▶ DATA PROVIDED
[Start]

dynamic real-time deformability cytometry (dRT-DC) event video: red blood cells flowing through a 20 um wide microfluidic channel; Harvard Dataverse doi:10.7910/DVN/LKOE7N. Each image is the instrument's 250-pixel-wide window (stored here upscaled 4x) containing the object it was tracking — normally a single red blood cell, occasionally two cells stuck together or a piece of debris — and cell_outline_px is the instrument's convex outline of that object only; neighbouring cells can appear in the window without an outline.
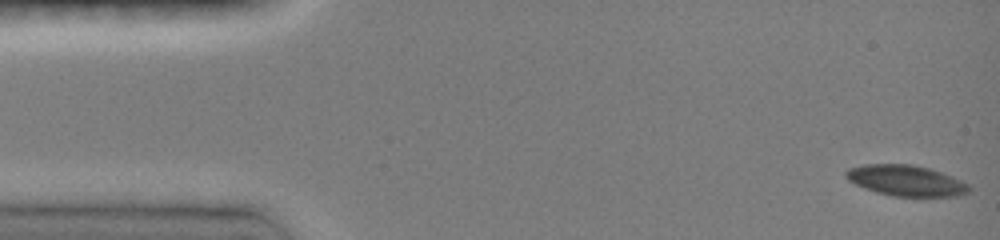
{"species": "common noctule bat (a hibernating species)", "species_latin": "Nyctalus noctula", "temperature_condition": "room temperature", "stored_images_in_passage": 47, "camera_frame_rate_fps": 3000, "um_per_image_px": 0.085, "animal": {"sex": "female", "body_mass_g": 19.0, "forearm_length_mm": 51.5}, "frame": {"image": 1, "passage_image": 1, "time_ms": 0.0, "image_size_px": [1000, 240], "cell_outline_px": [[972, 188], [968, 192], [956, 196], [892, 196], [876, 192], [864, 188], [848, 180], [844, 176], [844, 172], [848, 168], [864, 164], [912, 164], [928, 168], [952, 176], [968, 184]], "centroid_in_image_um": [76.98, 15.34], "position_along_channel_um": 8.0, "area_um2": 22.08}}
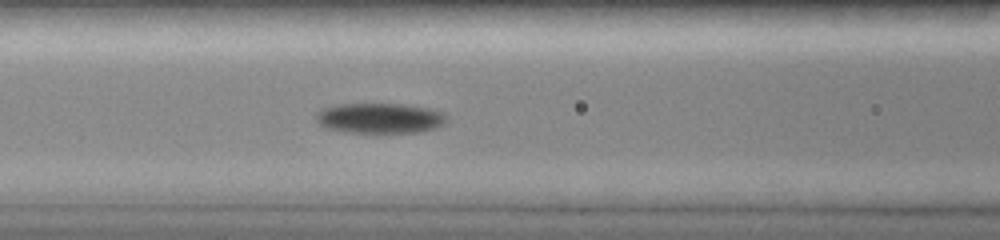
{"frame": {"image": 2, "passage_image": 19, "time_ms": 6.0, "image_size_px": [1000, 240], "cell_outline_px": [[448, 116], [444, 124], [436, 128], [420, 132], [344, 132], [324, 128], [316, 120], [316, 112], [320, 108], [336, 104], [404, 104], [428, 108], [444, 112]], "centroid_in_image_um": [32.27, 10.04], "position_along_channel_um": 134.3, "area_um2": 23.29}}
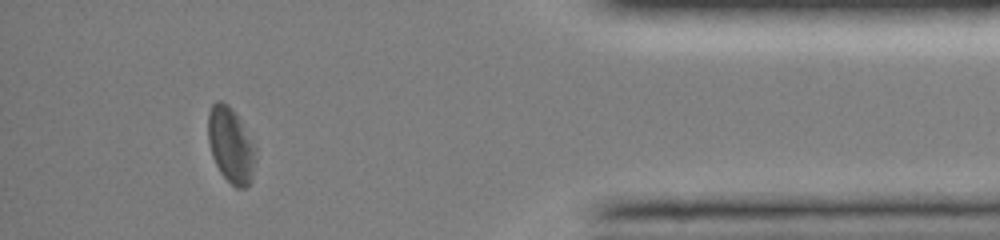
{"frame": {"image": 3, "passage_image": 42, "time_ms": 13.667, "image_size_px": [1000, 240], "cell_outline_px": [[256, 148], [252, 172], [248, 184], [244, 188], [236, 188], [220, 172], [212, 156], [208, 140], [208, 112], [212, 104], [216, 100], [220, 100], [228, 104], [236, 116]], "centroid_in_image_um": [19.57, 12.32], "position_along_channel_um": 415.6, "area_um2": 20.29}, "authors_computed_cell_mechanics": {"area_um2": 22.0796, "velocity_mm_per_s": 4.0832, "shape_relaxation_time_tau1_ms": 3.4532, "shape_relaxation_time_tau2_ms": 9.4805, "deformation_change_tau1": 0.1066, "deformation_change_tau2": 0.1179}}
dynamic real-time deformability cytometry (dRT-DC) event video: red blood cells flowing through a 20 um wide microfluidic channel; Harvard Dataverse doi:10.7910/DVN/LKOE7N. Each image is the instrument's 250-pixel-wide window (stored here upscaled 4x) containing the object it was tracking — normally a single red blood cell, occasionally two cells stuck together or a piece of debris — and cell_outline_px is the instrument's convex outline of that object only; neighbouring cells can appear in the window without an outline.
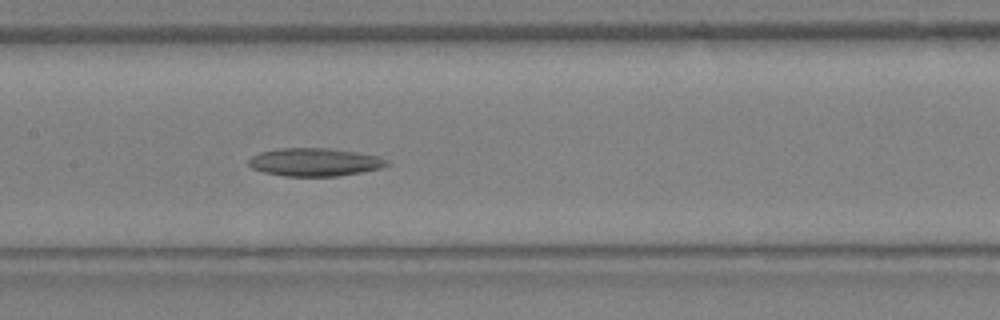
{"species": "Egyptian fruit bat (a non-hibernating species)", "species_latin": "Rousettus aegyptiacus", "temperature_condition": "warm", "stored_images_in_passage": 15, "camera_frame_rate_fps": 3000, "um_per_image_px": 0.085, "animal": {"sex": "female"}, "frame": {"image": 1, "passage_image": 15, "time_ms": 4.667, "image_size_px": [1000, 320], "cell_outline_px": [[388, 164], [380, 168], [340, 176], [284, 176], [264, 172], [252, 168], [248, 164], [248, 160], [252, 156], [260, 152], [276, 148], [332, 148], [380, 156], [388, 160]], "centroid_in_image_um": [26.74, 13.77], "position_along_channel_um": 180.7, "area_um2": 22.66}}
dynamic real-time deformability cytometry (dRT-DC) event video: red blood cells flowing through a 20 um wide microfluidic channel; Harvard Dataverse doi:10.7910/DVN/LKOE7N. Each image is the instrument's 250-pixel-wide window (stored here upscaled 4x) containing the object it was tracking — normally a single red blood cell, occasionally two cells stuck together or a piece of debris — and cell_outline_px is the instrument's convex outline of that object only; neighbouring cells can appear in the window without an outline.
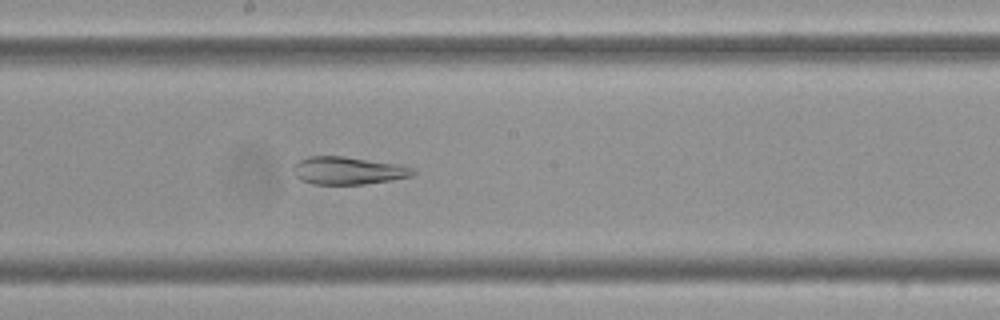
{"species": "Egyptian fruit bat (a non-hibernating species)", "species_latin": "Rousettus aegyptiacus", "temperature_condition": "cold", "stored_images_in_passage": 52, "camera_frame_rate_fps": 3000, "um_per_image_px": 0.085, "frame": {"image": 1, "passage_image": 25, "time_ms": 8.0, "image_size_px": [1000, 320], "cell_outline_px": [[416, 172], [412, 176], [392, 180], [364, 184], [312, 184], [300, 180], [296, 176], [296, 164], [300, 160], [308, 156], [344, 156], [400, 164], [412, 168]], "centroid_in_image_um": [29.63, 14.5], "position_along_channel_um": 218.6, "area_um2": 19.19}}
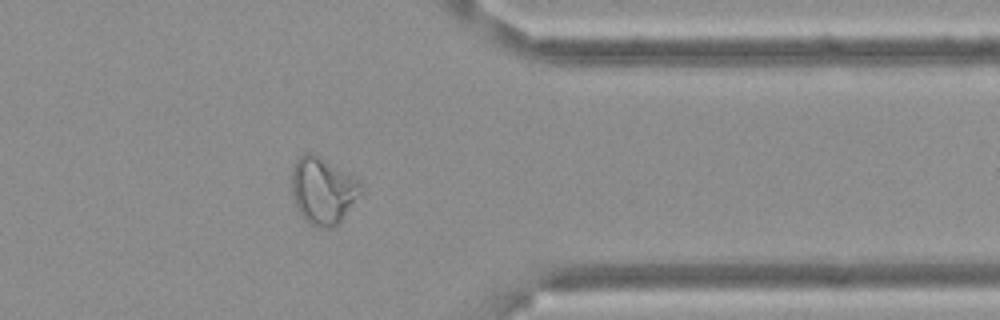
{"frame": {"image": 2, "passage_image": 40, "time_ms": 13.0, "image_size_px": [1000, 320], "cell_outline_px": [[364, 192], [340, 220], [332, 228], [316, 228], [304, 220], [296, 208], [292, 196], [292, 168], [296, 160], [304, 152], [316, 152], [356, 176], [360, 180]], "centroid_in_image_um": [27.46, 16.15], "position_along_channel_um": 383.9, "area_um2": 27.8}}
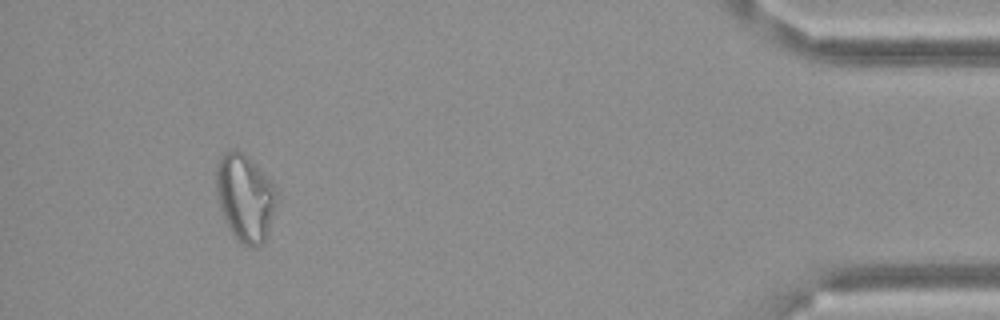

[End]

▶ WRITTEN EXERCISE
Write out each entry exactly as given, but skip the pictures.

▶ EXERCISE RESULT
dynamic real-time deformability cytometry (dRT-DC) event video: red blood cells flowing through a 20 um wide microfluidic channel; Harvard Dataverse doi:10.7910/DVN/LKOE7N. Each image is the instrument's 250-pixel-wide window (stored here upscaled 4x) containing the object it was tracking — normally a single red blood cell, occasionally two cells stuck together or a piece of debris — and cell_outline_px is the instrument's convex outline of that object only; neighbouring cells can appear in the window without an outline.
{"species": "common noctule bat (a hibernating species)", "species_latin": "Nyctalus noctula", "temperature_condition": "room temperature", "stored_images_in_passage": 47, "camera_frame_rate_fps": 3000, "um_per_image_px": 0.085, "animal": {"sex": "female", "body_mass_g": 19.0, "forearm_length_mm": 51.5}, "frame": {"image": 1, "passage_image": 1, "time_ms": 0.0, "image_size_px": [1000, 240], "cell_outline_px": [[972, 188], [968, 192], [956, 196], [892, 196], [876, 192], [864, 188], [848, 180], [844, 176], [844, 172], [848, 168], [864, 164], [912, 164], [928, 168], [952, 176], [968, 184]], "centroid_in_image_um": [76.98, 15.34], "position_along_channel_um": 8.0, "area_um2": 22.08}}
{"frame": {"image": 2, "passage_image": 19, "time_ms": 6.0, "image_size_px": [1000, 240], "cell_outline_px": [[448, 116], [444, 124], [436, 128], [420, 132], [344, 132], [324, 128], [316, 120], [316, 112], [320, 108], [336, 104], [404, 104], [428, 108], [444, 112]], "centroid_in_image_um": [32.27, 10.04], "position_along_channel_um": 134.3, "area_um2": 23.29}}
{"frame": {"image": 3, "passage_image": 42, "time_ms": 13.667, "image_size_px": [1000, 240], "cell_outline_px": [[256, 148], [252, 172], [248, 184], [244, 188], [236, 188], [220, 172], [212, 156], [208, 140], [208, 112], [212, 104], [216, 100], [220, 100], [228, 104], [236, 116]], "centroid_in_image_um": [19.57, 12.32], "position_along_channel_um": 415.6, "area_um2": 20.29}, "authors_computed_cell_mechanics": {"area_um2": 22.0796, "velocity_mm_per_s": 4.0832, "shape_relaxation_time_tau1_ms": 3.4532, "shape_relaxation_time_tau2_ms": 9.4805, "deformation_change_tau1": 0.1066, "deformation_change_tau2": 0.1179}}
dynamic real-time deformability cytometry (dRT-DC) event video: red blood cells flowing through a 20 um wide microfluidic channel; Harvard Dataverse doi:10.7910/DVN/LKOE7N. Each image is the instrument's 250-pixel-wide window (stored here upscaled 4x) containing the object it was tracking — normally a single red blood cell, occasionally two cells stuck together or a piece of debris — and cell_outline_px is the instrument's convex outline of that object only; neighbouring cells can appear in the window without an outline.
{"species": "Egyptian fruit bat (a non-hibernating species)", "species_latin": "Rousettus aegyptiacus", "temperature_condition": "warm", "stored_images_in_passage": 15, "camera_frame_rate_fps": 3000, "um_per_image_px": 0.085, "animal": {"sex": "female"}, "frame": {"image": 1, "passage_image": 15, "time_ms": 4.667, "image_size_px": [1000, 320], "cell_outline_px": [[388, 164], [380, 168], [340, 176], [284, 176], [264, 172], [252, 168], [248, 164], [248, 160], [252, 156], [260, 152], [276, 148], [332, 148], [380, 156], [388, 160]], "centroid_in_image_um": [26.74, 13.77], "position_along_channel_um": 180.7, "area_um2": 22.66}}
dynamic real-time deformability cytometry (dRT-DC) event video: red blood cells flowing through a 20 um wide microfluidic channel; Harvard Dataverse doi:10.7910/DVN/LKOE7N. Each image is the instrument's 250-pixel-wide window (stored here upscaled 4x) containing the object it was tracking — normally a single red blood cell, occasionally two cells stuck together or a piece of debris — and cell_outline_px is the instrument's convex outline of that object only; neighbouring cells can appear in the window without an outline.
{"species": "Egyptian fruit bat (a non-hibernating species)", "species_latin": "Rousettus aegyptiacus", "temperature_condition": "cold", "stored_images_in_passage": 52, "camera_frame_rate_fps": 3000, "um_per_image_px": 0.085, "frame": {"image": 1, "passage_image": 25, "time_ms": 8.0, "image_size_px": [1000, 320], "cell_outline_px": [[416, 172], [412, 176], [392, 180], [364, 184], [312, 184], [300, 180], [296, 176], [296, 164], [300, 160], [308, 156], [344, 156], [400, 164], [412, 168]], "centroid_in_image_um": [29.63, 14.5], "position_along_channel_um": 218.6, "area_um2": 19.19}}
{"frame": {"image": 2, "passage_image": 40, "time_ms": 13.0, "image_size_px": [1000, 320], "cell_outline_px": [[364, 192], [340, 220], [332, 228], [316, 228], [304, 220], [296, 208], [292, 196], [292, 168], [296, 160], [304, 152], [316, 152], [356, 176], [360, 180]], "centroid_in_image_um": [27.46, 16.15], "position_along_channel_um": 383.9, "area_um2": 27.8}}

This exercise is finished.